Now that Obamacare has been enacted, Americans across the nation are seeing their health insurance bills spiking, leading to what has been a documented slide in full-time hiring, a drop in consumer discretionary spending, not to mention stagnant and declining real wages. In short: a broad economic contraction (yes, yes, who could have possibly foreseen this).
But how is it that insurers set their prices? As Bloomberg explains, insurers are calculating what to charge for health plans in 2015, which is no simple task. Actuaries can’t easily forecast how often the millions of new Obamacare enrollees will go to a doctor. New federal rules and expensive drugs will also increase costs. Wrong guesses could wipe out profits.
Here is a quick and dirty way to understand why premiums are going up.
1. Cost of claims
This one’s easy. Insurers know what they paid in claims for the previous year and use it as a basis for the year to come.
2. Benefit changes
Past payouts are no longer a reliable predictor, though, especially with so many new Obamacare patients. And doctor visits will increase, because plans that didn’t cover maternity care and mental health must do so under the health-care law. That will bump up the premiums of some plans.
3. Rising prices
Actuaries adjust for what they call medical trend, or how fast the cost of care* is rising. From 2014 to 2015 it’s expected to rise as much as 6.8 percent. That includes changes in cost (the price of an MRI) and utilization (how many MRIs are performed).

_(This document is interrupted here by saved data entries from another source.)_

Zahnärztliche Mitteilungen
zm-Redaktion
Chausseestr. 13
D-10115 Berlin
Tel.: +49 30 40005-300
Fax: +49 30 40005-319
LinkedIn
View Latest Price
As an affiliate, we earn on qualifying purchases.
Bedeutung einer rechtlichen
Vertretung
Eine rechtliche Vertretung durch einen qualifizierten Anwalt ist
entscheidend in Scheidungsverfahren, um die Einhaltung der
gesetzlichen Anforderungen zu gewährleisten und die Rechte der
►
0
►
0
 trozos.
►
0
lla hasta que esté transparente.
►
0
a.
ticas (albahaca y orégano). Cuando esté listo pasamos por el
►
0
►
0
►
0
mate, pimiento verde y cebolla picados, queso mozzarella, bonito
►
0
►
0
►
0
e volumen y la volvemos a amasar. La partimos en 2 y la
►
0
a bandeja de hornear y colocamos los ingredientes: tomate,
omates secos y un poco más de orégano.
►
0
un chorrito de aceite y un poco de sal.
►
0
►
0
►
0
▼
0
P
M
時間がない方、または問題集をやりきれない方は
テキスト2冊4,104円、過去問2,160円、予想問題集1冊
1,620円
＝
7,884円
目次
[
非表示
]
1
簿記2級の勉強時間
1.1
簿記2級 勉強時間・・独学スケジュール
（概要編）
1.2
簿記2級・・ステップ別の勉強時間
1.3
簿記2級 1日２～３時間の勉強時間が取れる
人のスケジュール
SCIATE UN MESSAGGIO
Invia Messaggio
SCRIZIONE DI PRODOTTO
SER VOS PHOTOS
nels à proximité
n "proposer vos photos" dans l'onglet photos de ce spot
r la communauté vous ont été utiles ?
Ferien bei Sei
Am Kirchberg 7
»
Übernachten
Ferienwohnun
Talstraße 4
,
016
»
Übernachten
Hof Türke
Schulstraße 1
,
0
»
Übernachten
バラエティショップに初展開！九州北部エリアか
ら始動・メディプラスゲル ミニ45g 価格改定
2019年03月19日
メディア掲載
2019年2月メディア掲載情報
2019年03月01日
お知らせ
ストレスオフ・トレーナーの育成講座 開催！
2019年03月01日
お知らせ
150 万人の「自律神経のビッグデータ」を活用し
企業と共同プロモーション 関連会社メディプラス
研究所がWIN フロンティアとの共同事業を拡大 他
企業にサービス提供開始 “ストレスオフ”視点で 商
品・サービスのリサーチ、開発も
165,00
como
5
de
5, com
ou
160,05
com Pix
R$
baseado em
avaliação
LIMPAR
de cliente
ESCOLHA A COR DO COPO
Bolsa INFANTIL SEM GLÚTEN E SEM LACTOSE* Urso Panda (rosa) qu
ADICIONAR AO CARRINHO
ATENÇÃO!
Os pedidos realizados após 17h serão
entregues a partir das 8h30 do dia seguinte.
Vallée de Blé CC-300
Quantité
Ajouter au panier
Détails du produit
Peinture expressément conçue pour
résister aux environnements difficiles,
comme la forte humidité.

* One tough thing to anticipate is how much new drugs will cost. Doctors are flocking to prescribe Sovaldi, a cure for hepatitis C with an $84,000 price tag. The drug cost UnitedHealth $100m in the first quarter of 2014—a sum the company called “a multiple of what we expected.”
4. Risk pool
Demographics help insurers estimate what it will cost to cover their customers. Older people typically need more care, and women of childbearing age are more expensive to insure than men*. These costs are built into plans.
* In some states, including Louisiana and Mississippi, enrollment on healthcare.gov by women accounted for almost 60% of sign-ups. That could drive up rates if insurers haven’t planned for it.
5. Provider networks
Health insurers can negotiate better rates from medical providers by promising to steer them more patients. They can also save money by avoiding expensive providers.
Insurers can vary premiums based on location. Medical care is more expensive in some rural areas where there are fewer doctors and in places with less competition.
Obamacare set aside $10 billion in 2014 to help insurers cover higher-than-expected claims in the law’s first year. That pool shrinks to $6 billion in 2015. Insurance companies will make up the difference by raising prices on some plans.
8. Taxes and fees
Insurers will pay $11.3 billion in fees in 2015 to fund Obamacare programs. That’s about 3 percent of premiums, up slightly from 2014.
9. Profit and risk load
Insurers plan for 3 percent to 5 percent profit. More uncertainty may prompt them to increase their risk load, a cushion against unexpected losses.